§ **TASK ITEM**: Return each of the entries below precisely as it appears.

§ **DATA RECORDS**:
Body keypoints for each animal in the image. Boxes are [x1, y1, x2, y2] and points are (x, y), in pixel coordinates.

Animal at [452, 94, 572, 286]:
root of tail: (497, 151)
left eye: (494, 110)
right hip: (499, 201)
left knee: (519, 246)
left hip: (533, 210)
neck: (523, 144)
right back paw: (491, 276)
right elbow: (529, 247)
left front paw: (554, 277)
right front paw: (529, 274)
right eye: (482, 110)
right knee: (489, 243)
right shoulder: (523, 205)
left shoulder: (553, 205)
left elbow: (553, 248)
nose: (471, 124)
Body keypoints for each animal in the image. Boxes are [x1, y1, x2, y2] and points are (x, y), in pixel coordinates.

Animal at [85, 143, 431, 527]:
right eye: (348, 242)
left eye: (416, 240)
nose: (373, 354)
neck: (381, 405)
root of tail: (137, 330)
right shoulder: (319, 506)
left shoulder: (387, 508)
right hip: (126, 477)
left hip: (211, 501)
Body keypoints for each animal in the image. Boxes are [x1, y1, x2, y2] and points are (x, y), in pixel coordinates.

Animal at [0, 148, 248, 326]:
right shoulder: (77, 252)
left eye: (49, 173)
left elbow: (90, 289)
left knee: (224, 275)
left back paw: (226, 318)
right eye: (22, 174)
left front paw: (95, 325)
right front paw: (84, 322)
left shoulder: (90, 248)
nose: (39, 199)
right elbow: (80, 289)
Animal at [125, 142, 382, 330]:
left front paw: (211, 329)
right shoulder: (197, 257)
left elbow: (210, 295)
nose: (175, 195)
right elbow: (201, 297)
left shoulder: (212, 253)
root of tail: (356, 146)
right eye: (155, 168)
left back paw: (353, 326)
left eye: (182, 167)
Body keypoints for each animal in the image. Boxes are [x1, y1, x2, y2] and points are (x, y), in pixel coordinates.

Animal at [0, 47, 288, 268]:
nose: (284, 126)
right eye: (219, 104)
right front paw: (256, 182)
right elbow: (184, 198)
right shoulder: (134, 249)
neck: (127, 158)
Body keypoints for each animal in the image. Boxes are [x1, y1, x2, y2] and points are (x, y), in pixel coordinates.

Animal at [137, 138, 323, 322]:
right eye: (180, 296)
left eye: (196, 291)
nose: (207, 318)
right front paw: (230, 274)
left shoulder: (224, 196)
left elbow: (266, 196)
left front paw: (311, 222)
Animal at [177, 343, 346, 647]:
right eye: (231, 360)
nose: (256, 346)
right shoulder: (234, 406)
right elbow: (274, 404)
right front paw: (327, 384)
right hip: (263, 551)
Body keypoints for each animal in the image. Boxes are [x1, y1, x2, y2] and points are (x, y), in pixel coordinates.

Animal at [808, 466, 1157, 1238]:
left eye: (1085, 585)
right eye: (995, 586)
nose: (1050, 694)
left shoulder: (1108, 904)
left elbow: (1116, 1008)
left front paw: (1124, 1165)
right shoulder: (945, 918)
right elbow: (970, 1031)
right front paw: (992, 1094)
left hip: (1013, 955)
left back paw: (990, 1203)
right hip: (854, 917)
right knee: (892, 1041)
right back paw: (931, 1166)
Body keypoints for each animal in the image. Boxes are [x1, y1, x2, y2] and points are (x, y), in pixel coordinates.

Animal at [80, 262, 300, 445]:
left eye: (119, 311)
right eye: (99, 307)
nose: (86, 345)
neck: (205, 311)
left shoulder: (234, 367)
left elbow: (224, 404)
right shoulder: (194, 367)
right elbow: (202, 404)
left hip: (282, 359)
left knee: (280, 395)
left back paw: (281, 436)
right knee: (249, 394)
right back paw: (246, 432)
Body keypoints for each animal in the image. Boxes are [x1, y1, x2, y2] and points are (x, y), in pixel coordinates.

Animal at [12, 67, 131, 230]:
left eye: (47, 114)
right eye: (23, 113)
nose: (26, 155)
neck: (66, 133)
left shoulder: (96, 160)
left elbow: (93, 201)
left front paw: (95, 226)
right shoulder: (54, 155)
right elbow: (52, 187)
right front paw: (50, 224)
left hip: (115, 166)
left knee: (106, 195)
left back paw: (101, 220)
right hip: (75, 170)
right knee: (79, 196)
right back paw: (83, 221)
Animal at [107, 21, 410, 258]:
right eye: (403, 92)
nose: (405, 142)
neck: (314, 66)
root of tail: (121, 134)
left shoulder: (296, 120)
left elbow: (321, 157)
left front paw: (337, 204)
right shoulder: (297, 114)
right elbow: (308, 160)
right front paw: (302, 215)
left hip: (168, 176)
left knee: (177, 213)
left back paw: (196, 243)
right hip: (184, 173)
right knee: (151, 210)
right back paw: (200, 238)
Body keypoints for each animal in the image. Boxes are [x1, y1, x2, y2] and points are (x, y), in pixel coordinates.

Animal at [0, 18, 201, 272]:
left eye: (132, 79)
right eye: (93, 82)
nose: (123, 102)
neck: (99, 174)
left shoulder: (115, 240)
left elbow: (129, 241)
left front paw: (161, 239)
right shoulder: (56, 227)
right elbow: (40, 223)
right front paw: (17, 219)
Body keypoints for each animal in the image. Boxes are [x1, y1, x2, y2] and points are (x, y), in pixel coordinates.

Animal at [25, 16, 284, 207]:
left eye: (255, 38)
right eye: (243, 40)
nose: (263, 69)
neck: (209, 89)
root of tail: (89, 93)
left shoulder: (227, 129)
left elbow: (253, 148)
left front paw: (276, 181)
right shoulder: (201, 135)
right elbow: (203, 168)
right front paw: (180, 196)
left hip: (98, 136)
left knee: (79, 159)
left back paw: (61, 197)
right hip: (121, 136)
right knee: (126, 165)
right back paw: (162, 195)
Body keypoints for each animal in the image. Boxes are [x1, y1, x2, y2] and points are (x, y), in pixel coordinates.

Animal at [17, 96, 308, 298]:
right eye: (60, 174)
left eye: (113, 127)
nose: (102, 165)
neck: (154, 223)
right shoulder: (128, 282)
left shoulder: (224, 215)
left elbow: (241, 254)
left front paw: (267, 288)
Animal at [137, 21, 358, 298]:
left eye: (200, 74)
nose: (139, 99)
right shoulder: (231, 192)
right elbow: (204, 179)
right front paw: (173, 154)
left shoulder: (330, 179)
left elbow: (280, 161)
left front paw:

§ **EXERCISE RESULT**:
Body keypoints for each animal in the image. Boxes are [x1, y1, x2, y2] and points are (x, y), in pixel coordinates.

Animal at [452, 94, 572, 286]:
root of tail: (497, 151)
left eye: (494, 110)
right hip: (499, 201)
left knee: (519, 246)
left hip: (533, 210)
neck: (523, 144)
right back paw: (491, 276)
right elbow: (529, 247)
left front paw: (554, 277)
right front paw: (529, 274)
right eye: (482, 110)
right knee: (489, 243)
right shoulder: (523, 205)
left shoulder: (553, 205)
left elbow: (553, 248)
nose: (471, 124)
Body keypoints for each animal in the image. Boxes are [x1, y1, x2, y2] and points are (x, y), in pixel coordinates.

Animal at [85, 143, 431, 527]:
right eye: (348, 242)
left eye: (416, 240)
nose: (373, 354)
neck: (381, 405)
root of tail: (137, 330)
right shoulder: (319, 506)
left shoulder: (387, 508)
right hip: (126, 477)
left hip: (211, 501)
Body keypoints for each animal in the image. Boxes are [x1, y1, x2, y2] and points are (x, y), in pixel coordinates.

Animal at [0, 148, 248, 326]:
right shoulder: (77, 252)
left eye: (49, 173)
left elbow: (90, 289)
left knee: (224, 275)
left back paw: (226, 318)
right eye: (22, 174)
left front paw: (95, 325)
right front paw: (84, 322)
left shoulder: (90, 248)
nose: (39, 199)
right elbow: (80, 289)
Animal at [125, 142, 382, 330]:
left front paw: (211, 329)
right shoulder: (197, 257)
left elbow: (210, 295)
nose: (175, 195)
right elbow: (201, 297)
left shoulder: (212, 253)
root of tail: (356, 146)
right eye: (155, 168)
left back paw: (353, 326)
left eye: (182, 167)
Body keypoints for each animal in the image. Boxes are [x1, y1, x2, y2] and points are (x, y), in pixel coordinates.

Animal at [0, 47, 288, 268]:
nose: (284, 126)
right eye: (219, 104)
right front paw: (256, 182)
right elbow: (184, 198)
right shoulder: (134, 249)
neck: (127, 158)
Body keypoints for each animal in the image. Boxes are [x1, y1, x2, y2] and points are (x, y), in pixel coordinates.

Animal at [137, 138, 323, 322]:
right eye: (180, 296)
left eye: (196, 291)
nose: (207, 318)
right front paw: (230, 274)
left shoulder: (224, 196)
left elbow: (266, 196)
left front paw: (311, 222)
Animal at [177, 343, 346, 647]:
right eye: (231, 360)
nose: (256, 346)
right shoulder: (234, 406)
right elbow: (274, 404)
right front paw: (327, 384)
right hip: (263, 551)
Body keypoints for each animal in the image. Boxes are [x1, y1, x2, y2] and points are (x, y), in pixel coordinates.

Animal at [808, 466, 1157, 1238]:
left eye: (1085, 585)
right eye: (995, 586)
nose: (1050, 694)
left shoulder: (1108, 904)
left elbow: (1116, 1008)
left front paw: (1124, 1165)
right shoulder: (945, 918)
right elbow: (970, 1031)
right front paw: (992, 1094)
left hip: (1013, 955)
left back paw: (990, 1203)
right hip: (854, 917)
right knee: (892, 1041)
right back paw: (931, 1166)
Body keypoints for each animal in the image. Boxes are [x1, y1, x2, y2] and points are (x, y), in pixel coordinates.

Animal at [80, 262, 300, 445]:
left eye: (119, 311)
right eye: (99, 307)
nose: (86, 345)
neck: (205, 311)
left shoulder: (234, 367)
left elbow: (224, 404)
right shoulder: (194, 367)
right elbow: (202, 404)
left hip: (282, 359)
left knee: (280, 395)
left back paw: (281, 436)
right knee: (249, 394)
right back paw: (246, 432)
Body keypoints for each animal in the image. Boxes are [x1, y1, x2, y2] and points are (x, y), in pixel coordinates.

Animal at [12, 67, 131, 230]:
left eye: (47, 114)
right eye: (23, 113)
nose: (26, 155)
neck: (66, 133)
left shoulder: (96, 160)
left elbow: (93, 201)
left front paw: (95, 226)
right shoulder: (54, 155)
right elbow: (52, 187)
right front paw: (50, 224)
left hip: (115, 166)
left knee: (106, 195)
left back paw: (101, 220)
right hip: (75, 170)
right knee: (79, 196)
right back paw: (83, 221)
Animal at [107, 21, 410, 258]:
right eye: (403, 92)
nose: (405, 142)
neck: (314, 66)
root of tail: (121, 134)
left shoulder: (296, 120)
left elbow: (321, 157)
left front paw: (337, 204)
right shoulder: (297, 114)
right elbow: (308, 160)
right front paw: (302, 215)
left hip: (168, 176)
left knee: (177, 213)
left back paw: (196, 243)
right hip: (184, 173)
right knee: (151, 210)
right back paw: (200, 238)
Body keypoints for each animal in the image. Boxes are [x1, y1, x2, y2] and points are (x, y), in pixel coordinates.

Animal at [0, 18, 201, 272]:
left eye: (132, 79)
right eye: (93, 82)
nose: (123, 102)
neck: (99, 174)
left shoulder: (115, 240)
left elbow: (129, 241)
left front paw: (161, 239)
right shoulder: (56, 227)
right elbow: (40, 223)
right front paw: (17, 219)
Body keypoints for each animal in the image. Boxes are [x1, y1, x2, y2] and points are (x, y), in pixel coordinates.

Animal at [25, 16, 284, 207]:
left eye: (255, 38)
right eye: (243, 40)
nose: (263, 69)
neck: (209, 89)
root of tail: (89, 93)
left shoulder: (227, 129)
left elbow: (253, 148)
left front paw: (276, 181)
right shoulder: (201, 135)
right elbow: (203, 168)
right front paw: (180, 196)
left hip: (98, 136)
left knee: (79, 159)
left back paw: (61, 197)
right hip: (121, 136)
right knee: (126, 165)
right back paw: (162, 195)
Body keypoints for each animal in the image. Boxes are [x1, y1, x2, y2] and points are (x, y), in pixel coordinates.

Animal at [17, 96, 308, 298]:
right eye: (60, 174)
left eye: (113, 127)
nose: (102, 165)
neck: (154, 223)
right shoulder: (128, 282)
left shoulder: (224, 215)
left elbow: (241, 254)
left front paw: (267, 288)
Animal at [137, 21, 358, 298]:
left eye: (200, 74)
nose: (139, 99)
right shoulder: (231, 192)
right elbow: (204, 179)
right front paw: (173, 154)
left shoulder: (330, 179)
left elbow: (280, 161)
left front paw:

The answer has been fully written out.